**作業内容**
「## Commit & Pull Request Guidelines」を含む行から「- PRs should」を含む行までを、「screenshots」を「screen captures」に置き換えて書き直す。ほかの部分は一切変えない。

データ記録
☆ ☆ ☆ ☆
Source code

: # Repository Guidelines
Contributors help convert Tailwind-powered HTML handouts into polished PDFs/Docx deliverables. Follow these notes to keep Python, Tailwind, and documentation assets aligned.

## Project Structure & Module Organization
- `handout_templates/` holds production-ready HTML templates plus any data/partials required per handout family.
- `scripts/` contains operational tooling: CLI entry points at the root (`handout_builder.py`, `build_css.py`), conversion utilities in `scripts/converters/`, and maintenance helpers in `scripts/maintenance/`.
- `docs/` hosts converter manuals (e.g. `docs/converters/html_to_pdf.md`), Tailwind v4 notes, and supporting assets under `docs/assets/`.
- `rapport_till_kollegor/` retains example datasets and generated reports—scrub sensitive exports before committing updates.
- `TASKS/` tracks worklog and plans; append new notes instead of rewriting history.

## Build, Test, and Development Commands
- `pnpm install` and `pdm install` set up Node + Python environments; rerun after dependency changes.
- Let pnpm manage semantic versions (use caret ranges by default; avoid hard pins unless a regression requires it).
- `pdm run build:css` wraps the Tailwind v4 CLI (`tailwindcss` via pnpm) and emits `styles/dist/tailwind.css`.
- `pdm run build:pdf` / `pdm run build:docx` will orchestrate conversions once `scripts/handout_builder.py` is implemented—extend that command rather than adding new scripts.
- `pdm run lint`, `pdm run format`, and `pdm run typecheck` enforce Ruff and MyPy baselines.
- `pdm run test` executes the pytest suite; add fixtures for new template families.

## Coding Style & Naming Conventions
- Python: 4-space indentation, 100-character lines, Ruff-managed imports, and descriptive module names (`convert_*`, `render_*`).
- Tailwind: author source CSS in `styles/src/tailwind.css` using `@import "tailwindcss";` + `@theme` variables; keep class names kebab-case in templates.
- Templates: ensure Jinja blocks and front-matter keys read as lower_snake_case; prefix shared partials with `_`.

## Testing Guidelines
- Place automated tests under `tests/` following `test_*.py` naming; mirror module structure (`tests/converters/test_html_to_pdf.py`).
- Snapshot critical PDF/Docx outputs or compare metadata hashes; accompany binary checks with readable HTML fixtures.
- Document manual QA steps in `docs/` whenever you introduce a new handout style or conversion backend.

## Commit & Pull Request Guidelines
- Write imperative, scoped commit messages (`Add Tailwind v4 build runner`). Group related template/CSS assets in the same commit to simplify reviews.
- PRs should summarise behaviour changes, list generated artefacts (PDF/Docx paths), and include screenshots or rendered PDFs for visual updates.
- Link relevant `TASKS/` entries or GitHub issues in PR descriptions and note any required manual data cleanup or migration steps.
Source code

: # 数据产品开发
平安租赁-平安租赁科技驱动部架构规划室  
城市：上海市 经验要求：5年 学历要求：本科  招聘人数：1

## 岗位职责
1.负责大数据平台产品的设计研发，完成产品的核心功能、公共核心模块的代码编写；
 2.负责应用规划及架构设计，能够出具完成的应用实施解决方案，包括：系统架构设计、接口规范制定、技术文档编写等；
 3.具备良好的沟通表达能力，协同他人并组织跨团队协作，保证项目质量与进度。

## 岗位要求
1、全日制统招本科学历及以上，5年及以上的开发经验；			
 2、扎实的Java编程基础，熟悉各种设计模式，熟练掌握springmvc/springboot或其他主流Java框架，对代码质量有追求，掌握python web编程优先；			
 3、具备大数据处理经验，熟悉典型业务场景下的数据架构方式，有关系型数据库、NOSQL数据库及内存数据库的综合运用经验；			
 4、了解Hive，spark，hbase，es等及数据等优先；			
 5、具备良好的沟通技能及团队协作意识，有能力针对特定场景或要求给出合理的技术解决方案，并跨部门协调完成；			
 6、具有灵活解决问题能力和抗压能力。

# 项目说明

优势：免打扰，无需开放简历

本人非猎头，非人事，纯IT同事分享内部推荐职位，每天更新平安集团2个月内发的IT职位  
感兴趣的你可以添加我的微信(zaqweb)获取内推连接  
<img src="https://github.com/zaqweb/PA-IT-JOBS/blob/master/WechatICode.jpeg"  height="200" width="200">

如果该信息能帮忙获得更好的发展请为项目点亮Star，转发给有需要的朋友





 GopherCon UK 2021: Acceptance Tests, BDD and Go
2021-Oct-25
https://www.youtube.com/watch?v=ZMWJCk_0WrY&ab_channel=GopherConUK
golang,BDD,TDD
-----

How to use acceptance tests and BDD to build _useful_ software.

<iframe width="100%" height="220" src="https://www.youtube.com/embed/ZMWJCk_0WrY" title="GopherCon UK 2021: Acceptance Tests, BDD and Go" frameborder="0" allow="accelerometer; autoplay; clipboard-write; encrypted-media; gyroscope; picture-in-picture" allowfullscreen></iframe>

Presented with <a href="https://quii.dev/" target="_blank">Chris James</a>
☆ ☆ ☆ ☆
**回答欄**
## Commit & Pull Request Guidelines
- Write imperative, scoped commit messages (`Add Tailwind v4 build runner`). Group related template/CSS assets in the same commit to simplify reviews.
- PRs should summarise behaviour changes, list generated artefacts (PDF/Docx paths), and include screen captures or rendered PDFs for visual updates.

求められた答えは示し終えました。